Dave stacks his big hands on top of mine. “There’s nothing to worry about. You’re safe now.”
That’s the same thing Mother and him always say when I wake up screaming after one of my nightmares. Bobby is still alive when I bolt up in bed. I can smell his leather belt and hear him whispering how much he loves me and that he’s going to make me his bride. Or sometimes it’s Daddy who comes to me bloody in my dreams holding Sampson by the hand, telling me with a rotted mouth to fly like the wind. By the time Mother r
ounds the corner to our room and Dave comes pounding down from upstairs, my sister is already up on her knees, yelling, “Sally, wake up!” doing her darndest to hold my still running legs down on the sheet soaked with my sweat.
I know that Dave and Mother mean well, but they can never, will never, understand what I’m feeling twenty thousand leagues deep. Only my sister does.
Chapter Seven
Troo snuck off and stuck me with the supper dishes again. By the time I get over to the playground, she’s already made her way through the line of kids waiting to take their turn at the pole, which has become the biggest challenge. Last year it was dodgeball and before that it was box hockey, but this summer, everybody has gone cuckoo for tetherball. Anyone who can runs over here straight after supper because if you’re the last one serving when they turn off the lights for the night, the counselors will congratulate you and give you a box of free Wheaties, which is the Breakfast of Champions and very popular.
My sister is squaring off against beefy Willie O’Hara. Just like us, Willie isn’t from around here originally. He moved to Vliet Street from Brooklyn, New York, with his mother the same summer we did because his father ran off with his hubba-hubba secretary. Mrs. O’Hara has relatives around here who are helping her get back on her feet.
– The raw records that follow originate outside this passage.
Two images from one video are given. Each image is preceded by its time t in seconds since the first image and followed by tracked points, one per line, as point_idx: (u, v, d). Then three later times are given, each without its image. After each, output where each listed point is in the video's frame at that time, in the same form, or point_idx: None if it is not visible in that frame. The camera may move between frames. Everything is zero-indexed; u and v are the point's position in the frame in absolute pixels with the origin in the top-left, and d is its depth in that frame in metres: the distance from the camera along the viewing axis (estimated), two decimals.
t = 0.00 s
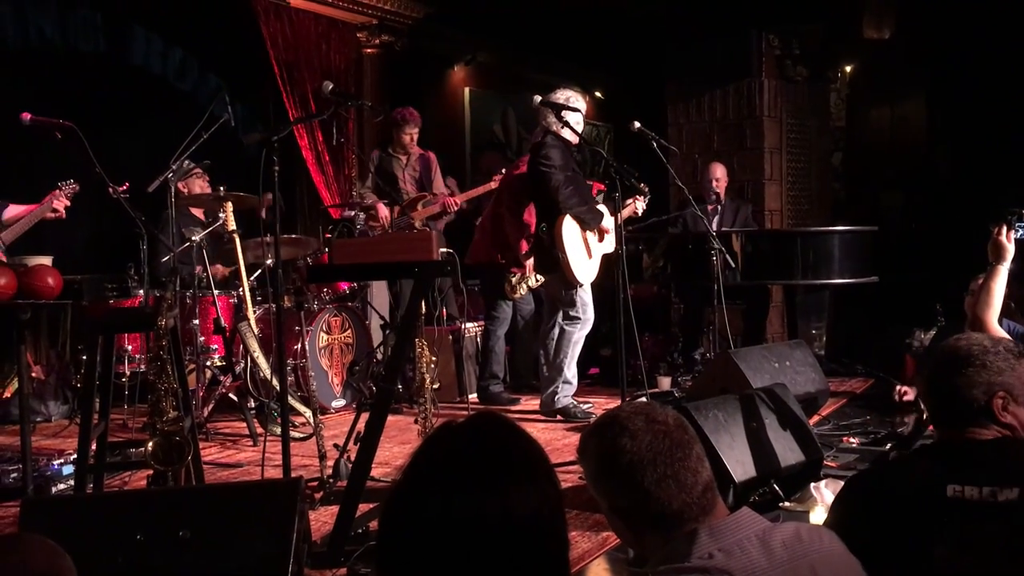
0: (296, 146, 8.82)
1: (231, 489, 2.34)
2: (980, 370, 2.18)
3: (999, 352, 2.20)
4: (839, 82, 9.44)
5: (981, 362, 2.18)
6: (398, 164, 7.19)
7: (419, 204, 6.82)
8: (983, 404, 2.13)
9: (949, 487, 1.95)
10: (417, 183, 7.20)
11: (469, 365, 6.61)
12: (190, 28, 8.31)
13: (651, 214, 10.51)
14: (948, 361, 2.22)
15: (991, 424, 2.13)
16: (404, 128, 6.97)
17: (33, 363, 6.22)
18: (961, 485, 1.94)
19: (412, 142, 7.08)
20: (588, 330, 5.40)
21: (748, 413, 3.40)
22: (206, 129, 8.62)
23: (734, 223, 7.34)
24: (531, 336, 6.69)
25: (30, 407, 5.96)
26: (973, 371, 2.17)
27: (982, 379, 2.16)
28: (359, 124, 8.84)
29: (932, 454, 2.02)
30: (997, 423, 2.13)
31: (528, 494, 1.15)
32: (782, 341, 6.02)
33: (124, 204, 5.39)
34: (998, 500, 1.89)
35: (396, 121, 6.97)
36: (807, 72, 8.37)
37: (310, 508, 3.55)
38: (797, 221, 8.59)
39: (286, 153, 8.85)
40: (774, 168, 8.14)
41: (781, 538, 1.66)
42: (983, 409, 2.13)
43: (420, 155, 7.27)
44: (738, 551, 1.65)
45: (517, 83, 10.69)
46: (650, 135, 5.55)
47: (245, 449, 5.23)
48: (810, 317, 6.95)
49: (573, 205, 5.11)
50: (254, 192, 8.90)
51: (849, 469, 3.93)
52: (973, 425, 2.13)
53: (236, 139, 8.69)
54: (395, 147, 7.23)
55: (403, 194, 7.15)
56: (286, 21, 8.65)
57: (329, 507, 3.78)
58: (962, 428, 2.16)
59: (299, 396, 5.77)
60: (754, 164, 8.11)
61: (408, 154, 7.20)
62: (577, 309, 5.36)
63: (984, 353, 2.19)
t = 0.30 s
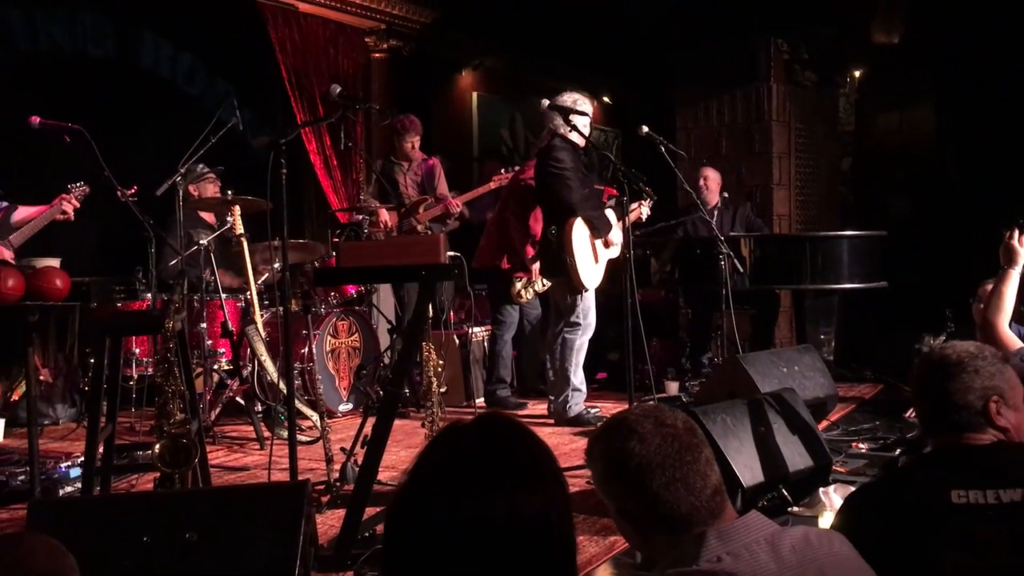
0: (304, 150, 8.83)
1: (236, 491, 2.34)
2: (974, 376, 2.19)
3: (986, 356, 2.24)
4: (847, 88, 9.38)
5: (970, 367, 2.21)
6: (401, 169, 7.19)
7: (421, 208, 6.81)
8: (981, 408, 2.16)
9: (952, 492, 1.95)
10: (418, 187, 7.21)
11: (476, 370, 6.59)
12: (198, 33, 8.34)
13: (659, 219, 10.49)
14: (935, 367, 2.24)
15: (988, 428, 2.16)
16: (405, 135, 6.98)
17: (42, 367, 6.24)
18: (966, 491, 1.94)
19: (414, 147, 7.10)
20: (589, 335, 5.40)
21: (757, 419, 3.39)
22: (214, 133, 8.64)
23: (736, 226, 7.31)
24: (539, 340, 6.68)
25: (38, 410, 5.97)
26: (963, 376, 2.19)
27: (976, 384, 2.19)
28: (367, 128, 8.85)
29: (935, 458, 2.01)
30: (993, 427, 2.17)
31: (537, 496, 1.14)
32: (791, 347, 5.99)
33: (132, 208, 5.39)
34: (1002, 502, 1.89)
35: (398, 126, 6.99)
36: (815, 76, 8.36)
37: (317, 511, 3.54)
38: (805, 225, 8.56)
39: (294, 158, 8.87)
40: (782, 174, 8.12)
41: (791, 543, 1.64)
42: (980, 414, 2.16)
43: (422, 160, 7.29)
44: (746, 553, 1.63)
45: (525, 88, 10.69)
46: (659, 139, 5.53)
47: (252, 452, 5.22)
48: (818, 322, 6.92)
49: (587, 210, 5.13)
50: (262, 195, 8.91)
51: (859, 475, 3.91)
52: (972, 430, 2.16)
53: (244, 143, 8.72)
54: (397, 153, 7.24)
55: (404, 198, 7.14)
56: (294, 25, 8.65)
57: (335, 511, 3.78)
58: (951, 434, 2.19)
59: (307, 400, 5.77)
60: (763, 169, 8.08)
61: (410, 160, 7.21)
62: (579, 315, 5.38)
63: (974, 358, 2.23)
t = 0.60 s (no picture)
0: (314, 156, 8.87)
1: (246, 495, 2.35)
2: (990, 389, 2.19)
3: (996, 371, 2.25)
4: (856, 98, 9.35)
5: (989, 379, 2.22)
6: (417, 173, 7.23)
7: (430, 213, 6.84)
8: (1000, 421, 2.14)
9: (970, 503, 1.95)
10: (429, 192, 7.21)
11: (484, 377, 6.61)
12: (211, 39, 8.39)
13: (668, 228, 10.50)
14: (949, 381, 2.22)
15: (1002, 440, 2.14)
16: (429, 137, 7.06)
17: (52, 370, 6.28)
18: (983, 503, 1.95)
19: (435, 153, 7.16)
20: (600, 344, 5.38)
21: (765, 428, 3.39)
22: (225, 139, 8.69)
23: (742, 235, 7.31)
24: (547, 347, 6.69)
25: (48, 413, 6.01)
26: (985, 390, 2.19)
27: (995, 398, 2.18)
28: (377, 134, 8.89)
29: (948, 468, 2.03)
30: (1007, 440, 2.14)
31: (549, 502, 1.16)
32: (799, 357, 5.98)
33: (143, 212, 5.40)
34: (1020, 515, 1.90)
35: (421, 130, 7.08)
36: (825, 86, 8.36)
37: (325, 516, 3.56)
38: (814, 234, 8.55)
39: (304, 164, 8.91)
40: (791, 183, 8.12)
41: (799, 552, 1.66)
42: (998, 427, 2.14)
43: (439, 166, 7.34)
44: (753, 562, 1.64)
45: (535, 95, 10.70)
46: (667, 148, 5.54)
47: (260, 457, 5.24)
48: (826, 331, 6.90)
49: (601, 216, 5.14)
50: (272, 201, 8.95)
51: (867, 486, 3.90)
52: (984, 443, 2.13)
53: (255, 149, 8.76)
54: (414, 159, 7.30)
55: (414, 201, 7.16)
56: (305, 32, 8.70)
57: (343, 516, 3.79)
58: (962, 447, 2.16)
59: (315, 405, 5.78)
60: (772, 178, 8.08)
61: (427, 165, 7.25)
62: (590, 323, 5.35)
63: (991, 371, 2.24)
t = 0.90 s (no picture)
0: (327, 164, 8.92)
1: (257, 501, 2.35)
2: None
3: None
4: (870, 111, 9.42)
5: None
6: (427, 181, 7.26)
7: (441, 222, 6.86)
8: None
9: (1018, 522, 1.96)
10: (441, 202, 7.23)
11: (494, 386, 6.62)
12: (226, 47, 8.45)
13: (679, 239, 10.50)
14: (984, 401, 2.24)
15: None
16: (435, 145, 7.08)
17: (65, 374, 6.32)
18: None
19: (443, 159, 7.17)
20: (614, 355, 5.38)
21: (774, 440, 3.39)
22: (239, 146, 8.74)
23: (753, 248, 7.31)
24: (558, 357, 6.70)
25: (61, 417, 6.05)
26: None
27: None
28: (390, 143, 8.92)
29: (976, 486, 1.92)
30: None
31: (562, 513, 1.16)
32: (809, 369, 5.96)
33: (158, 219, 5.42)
34: None
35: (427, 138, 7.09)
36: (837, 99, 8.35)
37: (335, 523, 3.57)
38: (825, 247, 8.54)
39: (317, 172, 8.96)
40: (803, 195, 8.12)
41: (809, 564, 1.67)
42: None
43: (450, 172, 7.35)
44: None
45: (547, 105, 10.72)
46: (679, 159, 5.53)
47: (271, 463, 5.26)
48: (838, 344, 6.88)
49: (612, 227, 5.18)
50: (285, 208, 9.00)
51: (877, 499, 3.89)
52: None
53: (268, 157, 8.81)
54: (426, 169, 7.33)
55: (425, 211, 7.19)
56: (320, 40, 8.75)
57: (352, 523, 3.81)
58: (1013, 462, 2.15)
59: (326, 412, 5.80)
60: (784, 191, 8.08)
61: (438, 174, 7.27)
62: (604, 334, 5.36)
63: None
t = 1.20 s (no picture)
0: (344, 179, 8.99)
1: (272, 513, 2.37)
2: None
3: None
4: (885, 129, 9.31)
5: None
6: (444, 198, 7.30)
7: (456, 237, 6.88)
8: None
9: None
10: (456, 218, 7.27)
11: (508, 400, 6.63)
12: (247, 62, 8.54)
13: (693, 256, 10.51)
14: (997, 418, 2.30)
15: None
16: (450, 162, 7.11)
17: (83, 385, 6.39)
18: None
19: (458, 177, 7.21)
20: (626, 371, 5.39)
21: (789, 458, 3.38)
22: (258, 159, 8.83)
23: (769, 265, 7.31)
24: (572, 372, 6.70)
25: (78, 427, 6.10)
26: None
27: None
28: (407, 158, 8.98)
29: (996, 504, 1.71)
30: None
31: (577, 525, 1.18)
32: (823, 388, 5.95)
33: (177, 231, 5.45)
34: None
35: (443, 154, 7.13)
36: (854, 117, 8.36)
37: (348, 536, 3.59)
38: (841, 265, 8.52)
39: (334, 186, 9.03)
40: (818, 213, 8.10)
41: None
42: None
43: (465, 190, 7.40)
44: None
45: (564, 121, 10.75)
46: (695, 176, 5.53)
47: (285, 475, 5.29)
48: (853, 363, 6.87)
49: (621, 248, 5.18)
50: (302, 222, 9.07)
51: (892, 518, 3.88)
52: None
53: (286, 171, 8.89)
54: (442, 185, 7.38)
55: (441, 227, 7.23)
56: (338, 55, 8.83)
57: (366, 536, 3.82)
58: None
59: (340, 425, 5.83)
60: (799, 208, 8.08)
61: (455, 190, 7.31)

Willie used to be Troo’s boyfriend, but he’s moved on to greener pastures.
Trotting over to stand with the rest of the kids who are watching the game, I shout, “Go, Troo, go!” and wish that Debbie the counselor would quit hovering over us and do a somersault or the splits or something else really cheerful to distract Troo. My sister looks like she is about to charge at Willie and take a big bite out of him. That’s what he looks like with his bright red hair and chubby tummy. A juicy burger with ketchup.